Austrian oil and gas firm OMV said yesterday it had sold a stake in the North Sea Beryl field as part of plans to focus on the west of Shetland area.
OMV has offloaded a 5% stake in Beryl to an unnamed buyer for around £75million days after selling a 1.55% share of the Boa field, also in the North Sea, to Bridge Energy for £11.6million.
The firm has also taken on a 17.5% stake in the west of Shetland discoveries Tobermory and Bunnehaven from Statoil, in exchange for a 30% stake in Mariner East.
OMV already has stakes in other fields off Shetland, including a 4.84% share of BP’s Quad 204 project.
It drilled the Tornado exploration well in 2009, and is also involved in the Cambo, Jackdaw and Rosebank discoveries.

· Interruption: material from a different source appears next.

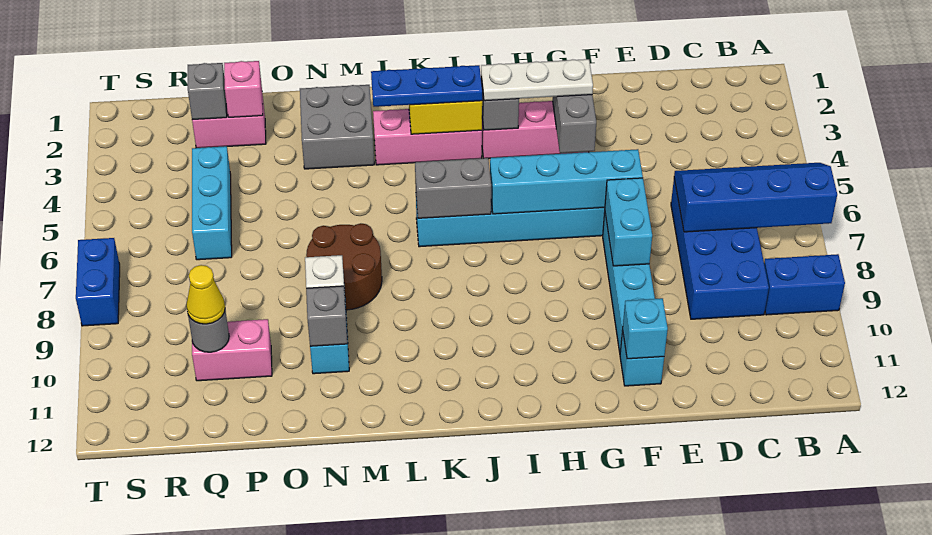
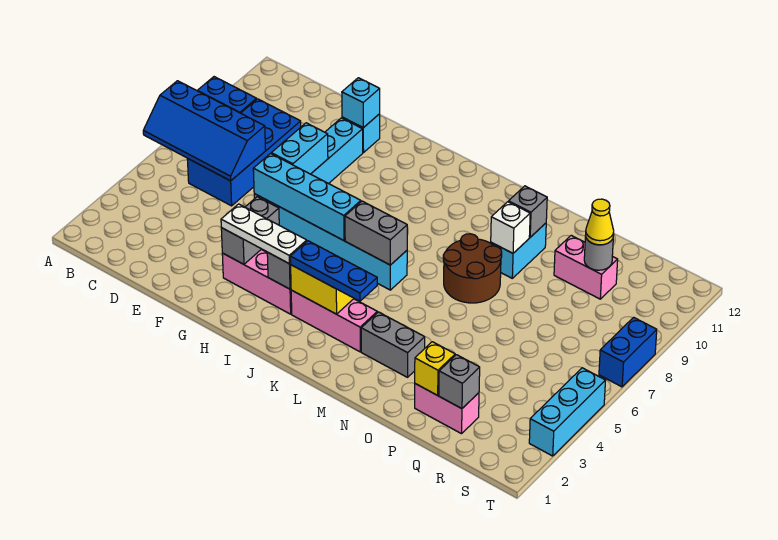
grey brick M2:N3 level 1 -> grey brick M3:N3 level 1
pink brick P2 level 2 -> yellow brick P2 level 2
cyan brick Q4:Q6 level 1 -> cyan brick T3:T5 level 1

It was also a partner in Chevron’s dry Aberlour well, which was drilled recently.
Jaap Huijskes, OMV executive board member responsible for exploration and production, said: “These are the first steps in line with our strategy to concentrate our resources in the UK on the important West of Shetlands area.
“OMV has production in this area from the Schiehallion field, where the re-development project is under way and targeting first production in 2016.
“In addition we are continuing to move our important discoveries – Rosebank, Cambo and Tornado – towards development decisions.”
The OMV Tornado prospect was drilled in 2009. Pre-drill estimates were for Tornado to have 90-100million barrels of oil equivalent recoverable.